By Helen Ang
_____________________________
GMI president Syed Ibrahim Syed Noh hazarded possibly up to 2,000 people were at the ISA candlelight vigil outside the Kamunting detention camp. He told me that as speaker, he was standing on a chair and thus had a high vantage point but added it would be a safe bet to say 1000-plus attended.
I’m 5’ 2” and being short couldn’t peer over people’s heads to gauge the crowd size … but this is only my excuse for an inability to count beyond 20 – the number of my fingers and toes.
However, I do remember years ago when I was an accredited journalist, I’d once covered an Umno-affiliated function in Kota Bharu. I asked a police spokesman how many turned up and like any other MSM-er, dutifully regurgitated his estimate. That’s how Malaysian reporters are taught and that’s local editorial practice – always quote figures of authority.
Delineated above are options, (a) credit the event organizer, (b) use own eyes, or (c) employ protocol journalism. That MSM invariably opts for the last resort is evident … their track record on the Bersih and Hindraf rallies indicts them.
And they have not changed. Consider this headline, “Police: Do not take part in candlelight vigil at Kamunting”. This article is today’s second most popular link in theSun Online. It reported the Taiping district police chief saying, “We will act against those who attend the vigil.” The paper also conveyed his warning that FRU will be there “to prevent anyone from attending the vigil”.
Hakam president Malik Imtiaz was on the phone with Haris (at the event as Bar Council observer last night), and told ‘nothing untoward’ happened. Imtiaz has noted before that when the Home Minister asserts the continued need for ISA, he is “defending a means of fear-mongering as lethal as it is a means of suppression”. It is this psychology of fear that keeps Malaysians in check.

Prompt 1 ▸
Answer these questions from the Kamunting vigil article:
(a) Who is named as GMI president?
(b) In which online paper was the headline about the candlelight vigil the second most popular link that day?
(c) Who is named as Hakam president?
The Kamunting vigil article has no connection to the records.

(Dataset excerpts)
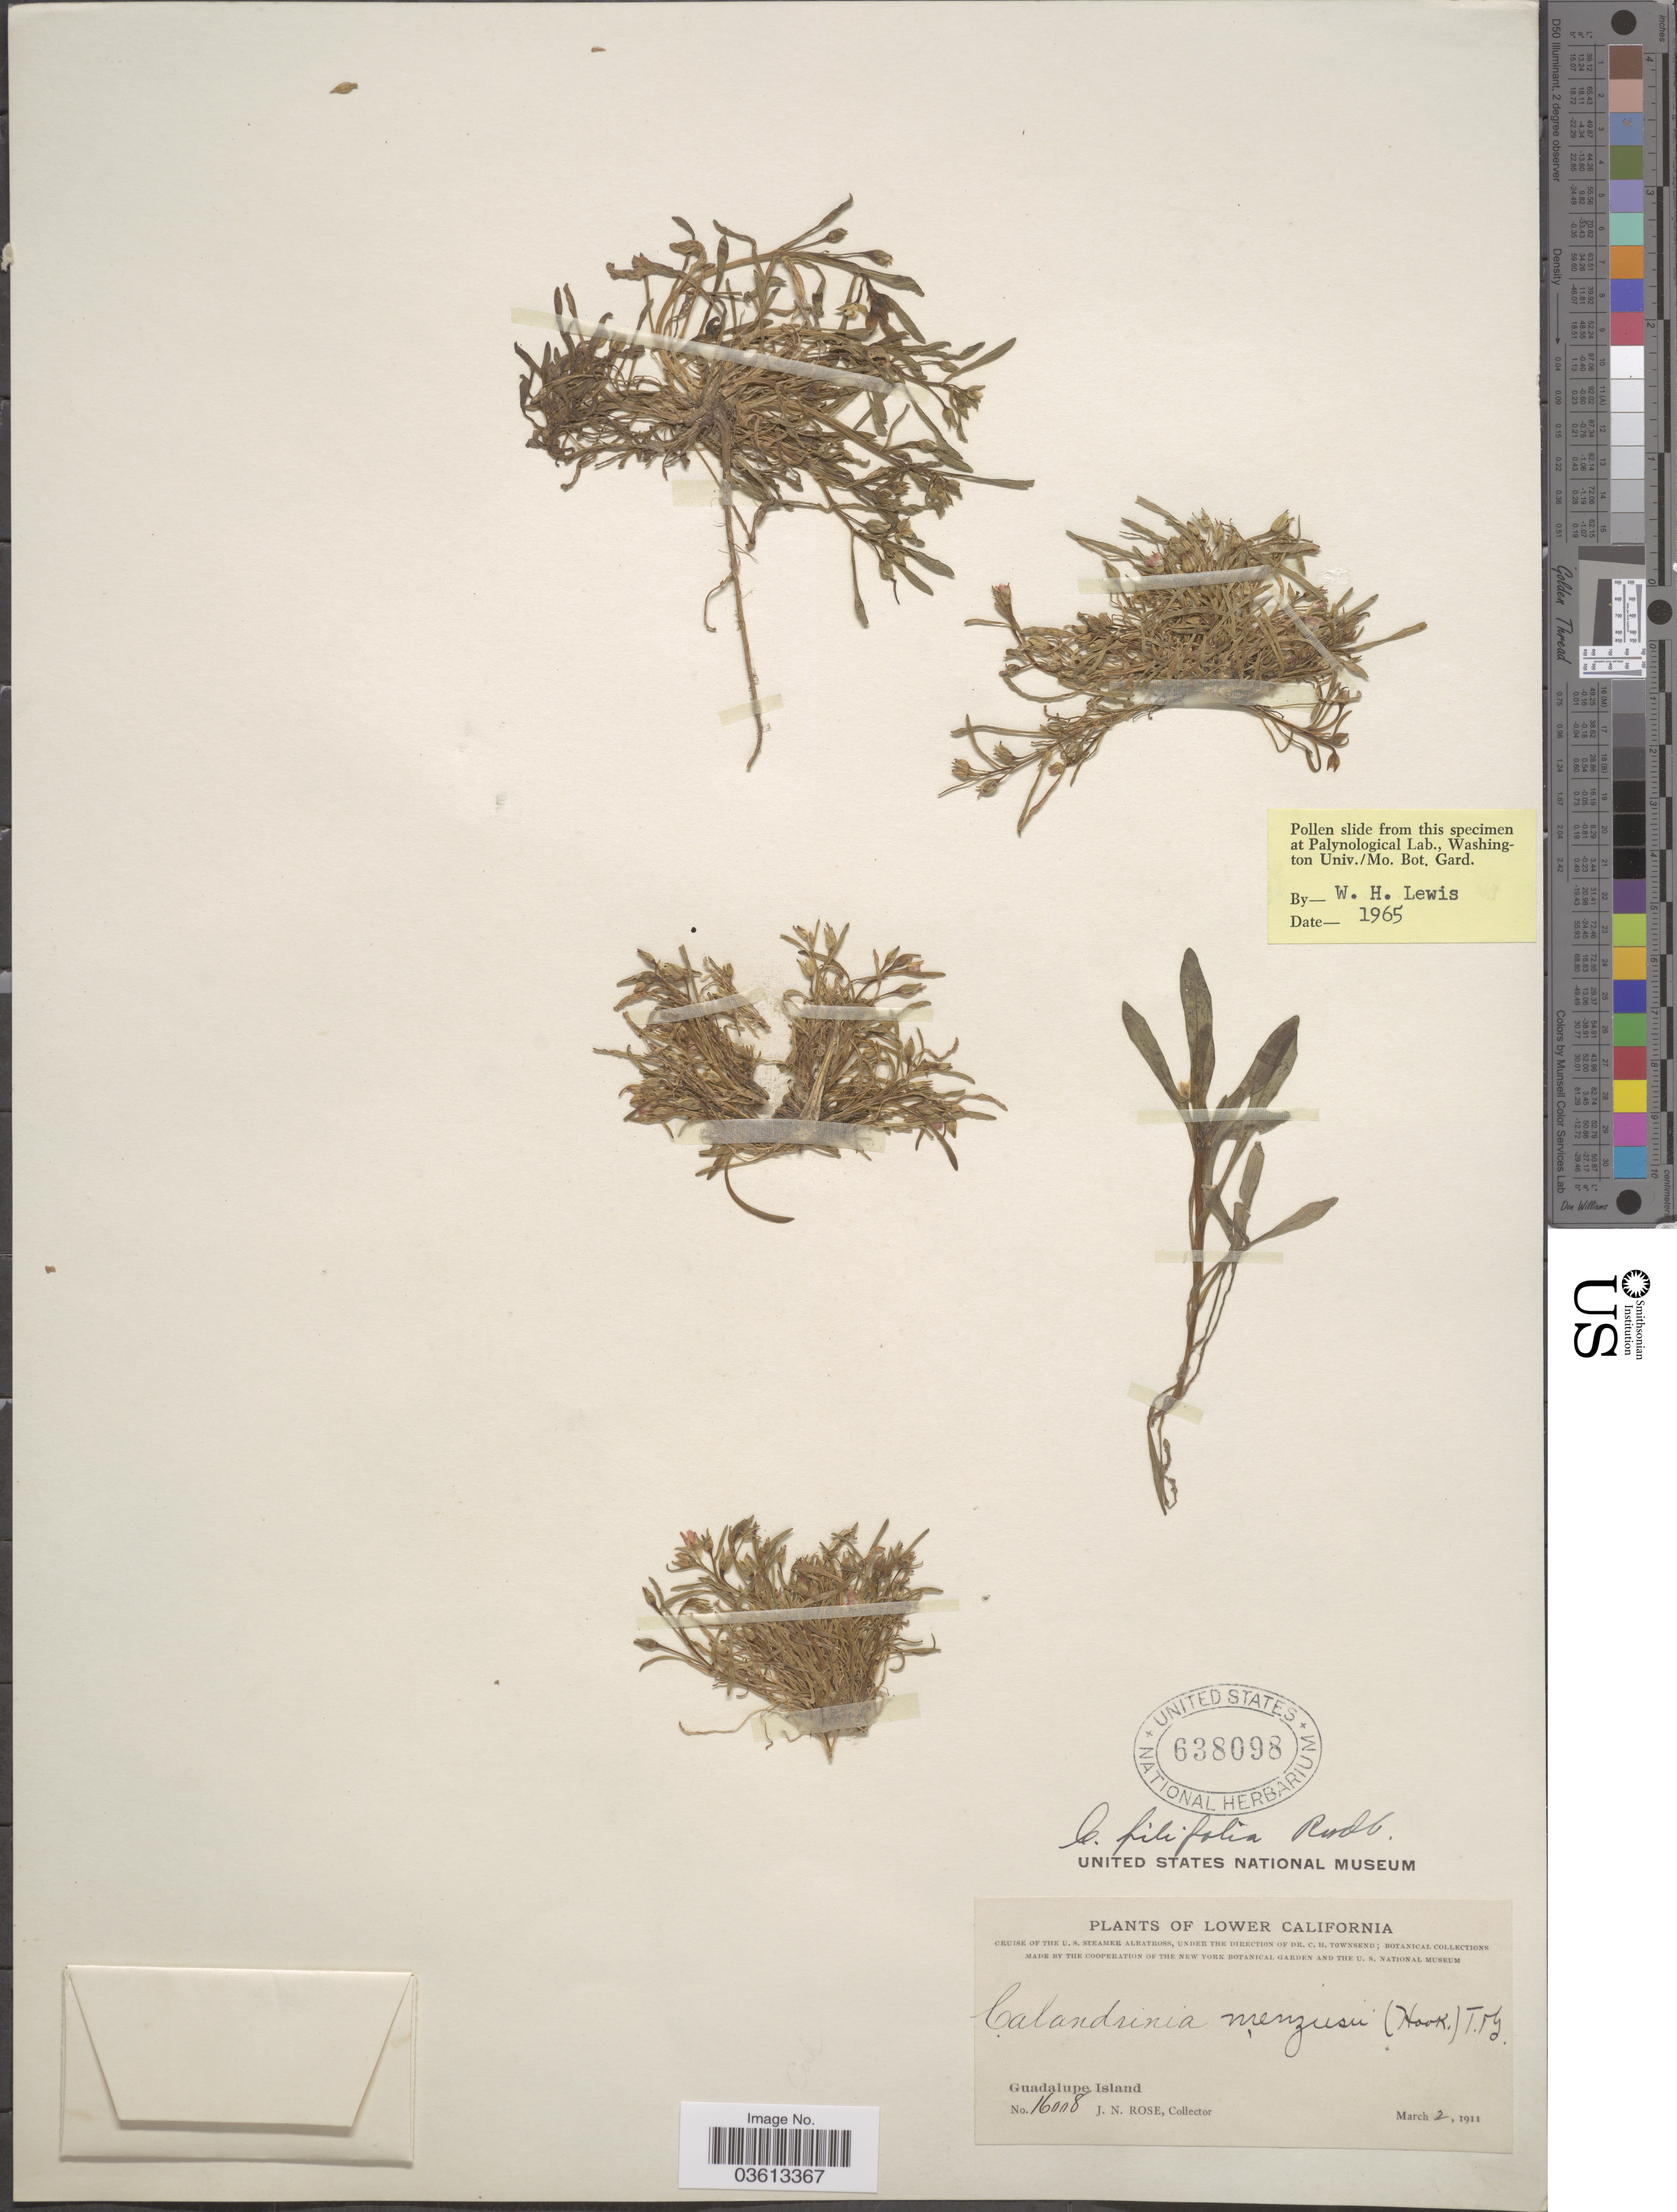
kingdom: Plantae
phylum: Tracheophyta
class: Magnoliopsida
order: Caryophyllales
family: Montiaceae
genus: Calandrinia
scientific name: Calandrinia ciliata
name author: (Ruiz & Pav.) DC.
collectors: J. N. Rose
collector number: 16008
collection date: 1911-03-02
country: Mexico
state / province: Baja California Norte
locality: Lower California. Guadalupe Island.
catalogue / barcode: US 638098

Prompt 2 ▸ Rename "collection date" to "date collected" in the records, giving only everything from the line containing "phylum: Tracheophyta" down to the line containing "state / province: Baja California Norte" with nothing else changed.

Exercise result 1 ▸
(a) Syed Ibrahim Syed Noh
(b) theSun Online
(c) Malik Imtiaz

Exercise result 2 ▸
phylum: Tracheophyta
class: Magnoliopsida
order: Caryophyllales
family: Montiaceae
genus: Calandrinia
scientific name: Calandrinia ciliata
name author: (Ruiz & Pav.) DC.
collectors: J. N. Rose
collector number: 16008
date collected: 1911-03-02
country: Mexico
state / province: Baja California Norte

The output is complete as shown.